7 morts sur ordonnance

Une étrange affaire.

Le carton final annonce que le film est directement inspiré d’une histoire véridique. En fait, partant du double suicide, à quinze ans de distance, de deux chirurgiens rémois, l’excellent romancier Georges Conchon, s’appuyant sur des éventualités et des ragots assez rancis a bâti une histoire dont la trame est celle, fort classique et toujours bien vue en France, du citoyen contre les pouvoirs, dada du philosophe radical Alain (1868-1951). Conchon a refait le coup plus tard avec Judith Therpauve du malencontreux Patrice Chéreau et même avec La Banquière, que Francis Girod  a néanmoins sauvé. Cela étant, personne ne peut mettre en doute que le milieu médical et les intérêts considérables mis en jeu dans les cliniques privées ne soient pas un nauséeux panier de crabes où tout peut effectivement arriver, y compris le harcèlement qui conduit au suicide.

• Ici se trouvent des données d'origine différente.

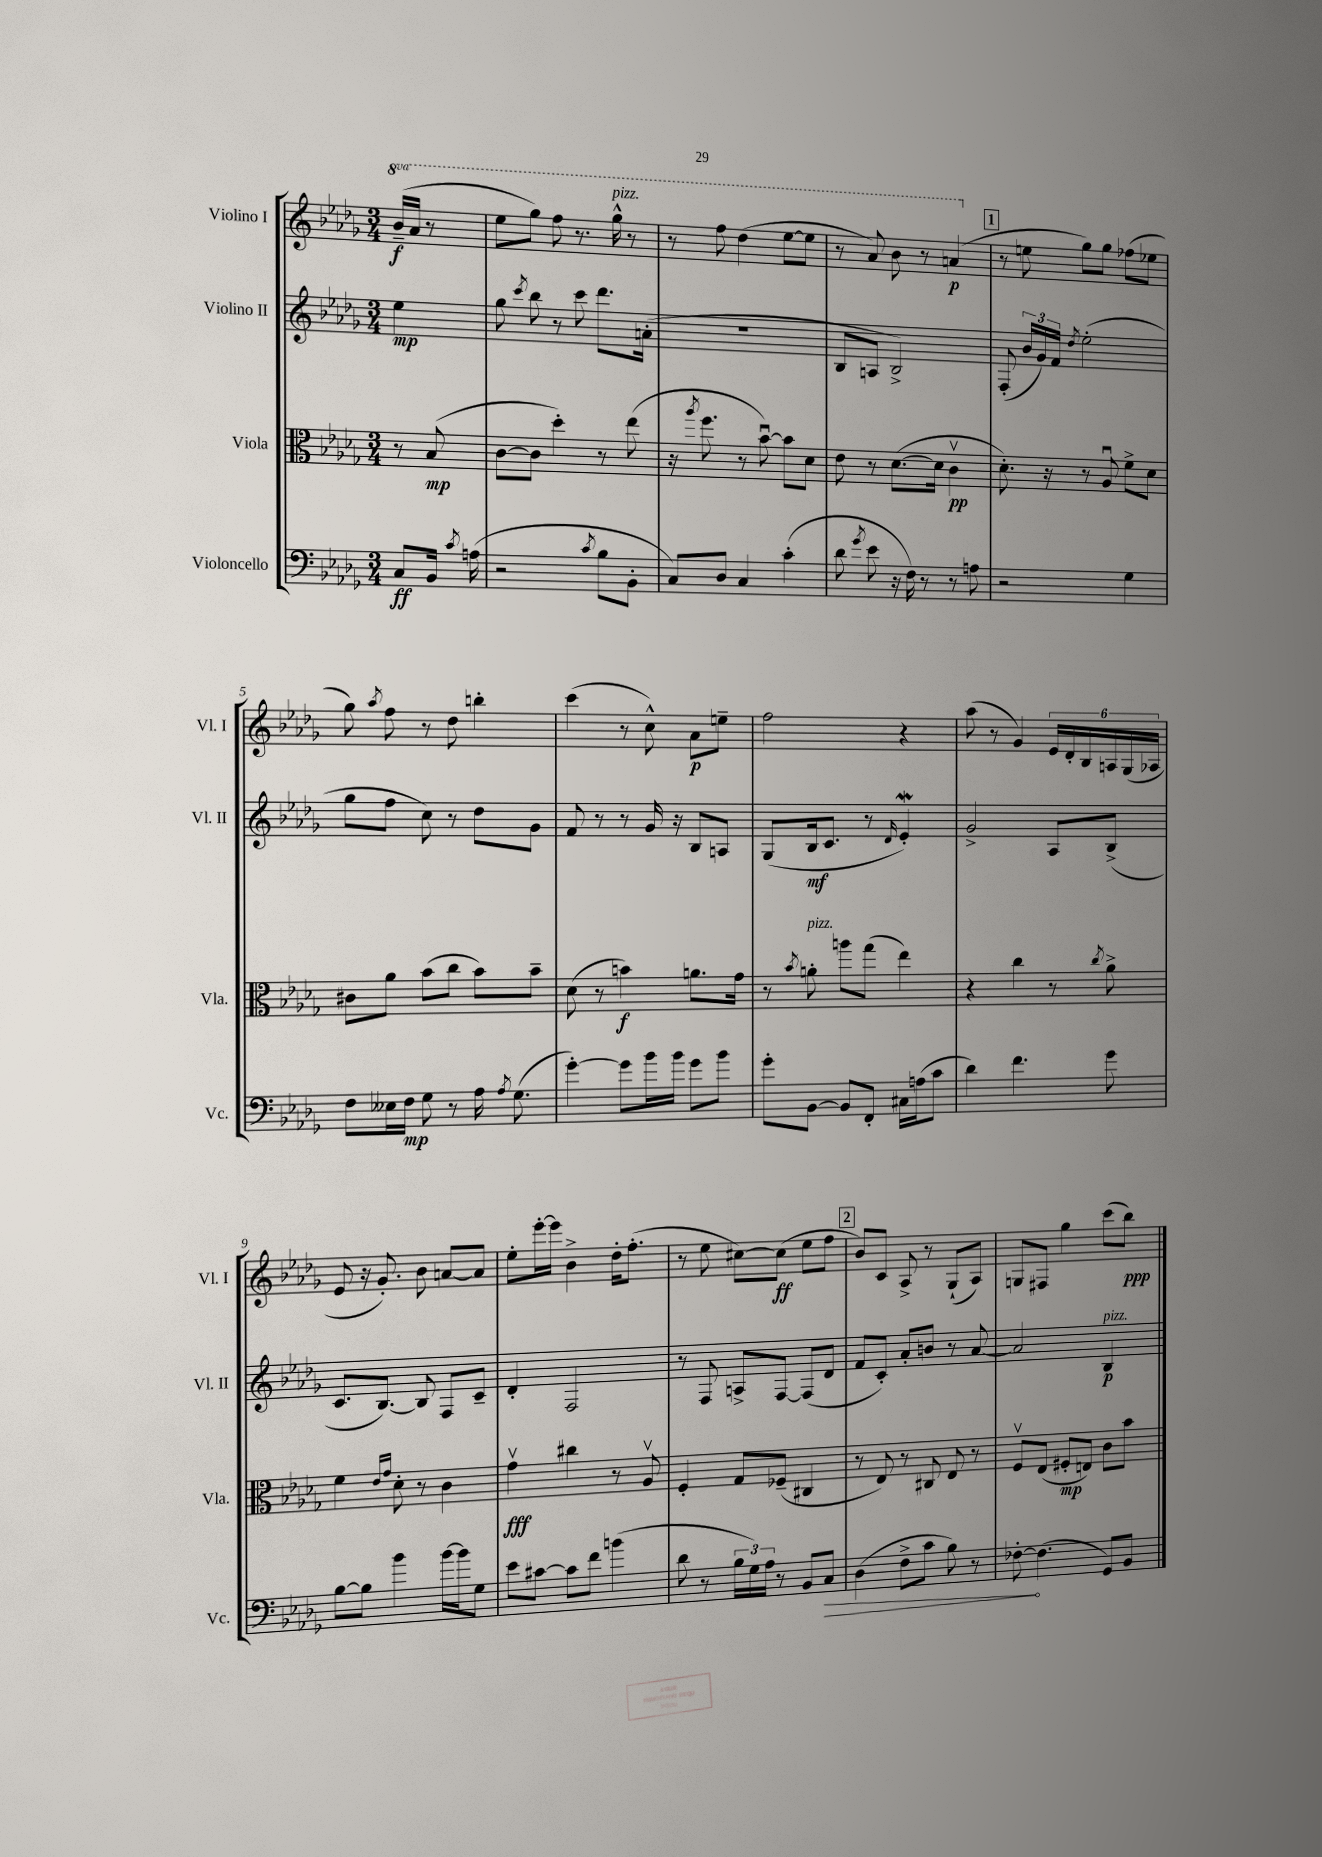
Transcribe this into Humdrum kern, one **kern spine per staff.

**kern	**kern	**kern	**kern
*staff4	*staff3	*staff2	*staff1
*clefF4	*clefC3	*clefG2	*clefG2
*k[b-e-a-d-g-]	*k[b-e-a-d-g-]	*k[b-e-a-d-g-]	*k[b-e-a-d-g-]
*M3/4	*M3/4	*M3/4	*M3/4
8C	8r	4ee-	(16bb-~
.	.	.	16aa-
16BB-	(8B-	.	8r
8qc	.	.	.
(16A	.	.	.
=	=	=	=
2r	[8c	8gg-	8eee-
.	.	8qccc	.
.	8c]	8bb-	8ggg-)
.	4dd-')	8r	8fff
.	.	8ccc	8.r
8qc	.	.	.
8B-	8r	8.ddd-	.
.	.	.	16ggg-^^
8BB-'	(8ee-	.	8r
.	.	(16a'	.
=	=	=	=
8C)	16r	2.r	8r
.	8qaa-	.	.
.	8.ff	.	.
8D-	.	.	8fff
4C	8r	.	(4ddd-
.	[8b-u)	.	.
(4c'	8b-]	.	[8eee-
.	8d-	.	8eee-]
=	=	=	=
8d-	8e-	8B-	8r
8qg-	.	.	.
8e-	8r	8A	8aa-)
16r	([8.d-	2B-^)	8bb-
16F)	.	.	.
8r	.	.	8r
.	16d-]	.	.
8r	4cv	.	(4aa
8A	.	.	.
=	=	=	=
2r	8.d-')	(8F'	8r
.	.	24b-	8ee
.	.	24g-)	.
.	16r	.	.
.	.	24f	.
.	.	8qdd-	.
.	8r	(2ee-'	8gg-)
.	8A-u	.	8gg-
4G-	8f^	.	(8ff-
.	8d-	.	8ee-
=	=	=	=
8F	8c#	8gg-	8gg-)
.	.	.	8qaa-
16E--	8a-	8ff	8ff
16F	.	.	.
8G-	(8b-	8cc)	8r
8r	8cc	8r	8dd-
16A-	8b-)	8dd-	4bb'
8qA-	.	.	.
(8.G-	.	.	.
.	8b-~	8g-	.
=	=	=	=
[4g-')	(8d-	8f	(4ccc
.	8r	8r	.
8g-]	4b)	8r	8r
16b-	.	16g-	8cc^^)
16b-	.	16r	.
8g-	8.a	8B-	8a-
8b-	.	8A	8ee~
.	16g-	.	.
=	=	=	=
8g-'	8r	(8G-	2ff
.	8qb-	.	.
[8BB-	8a'	16B-	.
.	.	8.c	.
8BB-]	8aa	.	.
8FF'	(8gg-	8r	.
.	.	16qqd-	.
16C#	4ee-)	4e-')	4r
(16A	.	.	.
8c	.	.	.
=	=	=	=
4d-)	4r	2g-^	(8aa-
.	.	.	8r
4.f	4cc	.	4g-)
.	8r	8A-	24e-
.	.	.	24d-'
.	.	.	24B-
.	8qcc	.	.
8g-	8a-^	(8B-^	24A
.	.	.	(24G-
.	.	.	24A-
=	=	=	=
[8B-	4f	8.c	8e-
8B-]	.	.	16r
.	.	[8.B-)	8.g-')
.	16qqe-	.	.
.	16qqg-	.	.
4b-	8d-'	.	.
.	8r	8B-]	8b-
[16b-	4c	8F	[8a
16b-]	.	.	.
8G-	.	8c~	8a]
=	=	=	=
8e-	4g-v	4d-'	8ee-'
[8c#	.	.	[16eee-'
.	.	.	16eee-]
8c#]	4cc#	2F	4b-^
8f	.	.	.
(4b	8r	.	16dd-'
.	.	.	(8.ff'
.	8A-v	.	.
=	=	=	=
8d-	4F'	8r	8r
8r	.	8F	8ee-
24B-	8G-	8A^	[8cc#)
24G-)	.	.	.
24A-	.	.	.
8r	(8F-~	[8F	(8cc#]
8BB-	4C#	(8F]	8ee-
8C	.	8d-	8ff
=	=	=	=
(4D-	8r	8f	8b-)
.	8E-)	8c')	8c
8F^	8r	8a-'	8A-^
8c	8C#	8b	8r
8B-)	8E-	8r	(8G-`
8r	8r	[8a-	8A-)
=	=	=	=
[8F-'	8Fv	2a-]	8G
(4.F-]	(8E-	.	8F#
.	8F#'	.	4gg-
.	8E)	.	.
8GG-)	8c	4B-	(8ccc
8BB-	8b-	.	8bb-)
==	==	==	==
*-	*-	*-	*-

J’avais un assez bon souvenir de 7 morts sur ordonnance, vu deux ou trois fois depuis quarante ans mais oublié sans doute depuis vingt ; j’ai été bien déçu, n’y voyant guère que des défauts, agacé par l’inutile complication de la réalisation qui installe des flashbacks à tire-larigot et faisant continuellement naviguer le spectateur entre le Clermont-Ferrand médical du docteur Berg (Gérard Depardieu) et celui du docteur Losseray (Michel Piccoli), dix ans plus tard avec la même toile de fond du trust clinicien Brézé mené par son patriarche (Charles Vanel), gluant, méprisable et tout-puissant. On n’a certes pas mégoté sur la qualité bourgeoise des appartements, les costumes où les époques sont subtilement décalées, le nombreux personnel veillant autour des scialytiques, les accidents opératoires et la désolation des couloirs stérilisés des hôpitaux. On n’a pas non plus négligé un sympathique petit côté gore avec des enfants massacrés à la chevrotine et des mères hurlantes. Belle ouvrage !

Mais quelle affreuse direction d’acteurs ! Je mets tout de suite à part Charles Vanel, radieux de méchanceté, de mépris universel (la haine qu’il a pour ses fils et ses gendres ! un bonheur !), de fiel et d’amertume ; sans doute un de ses meilleurs rôles (mais il en a connu si peu de mauvais !). J’élimine aussi les deux gourdes Jane Birkin et Marina Vlady, pourtant habituellement intéressantes (et ce que Vlady peut être belle !) dont les rôles sont sans consistance et sans intérêt et qui ne peuvent se comporter qu’en potiches décoratives. Je me réjouis de retrouver Michel Auclair dans le personnage ambigu du docteur Mathy, le psychiatre qui est un peu au dessus de la mêlée et qui conserve toujours, dans son beau visage un peu mou, un peu veule, les distances nécessaires.

Mais Piccoli, mais Depardieu ? Eh bien, dût la chose choquer, je n’ai jamais trouvé ces deux immenses acteurs aussi mal dirigés que dans 7 morts sur ordonnance,le premier furibard, excité, énervé, ridicule, le second atone, fatigué, écrasé par le sort et les autres, exaspéré et craquant brusquement sans raison particulière. Je sais bien que les personnages qu’ils incarnent sont précisément de cette eau-là et qu’il faut bien que l’un soit excessif dans la folie, l’autre outrancier dans la dégringolade.

N’empêche que ça sonne drôlement faux.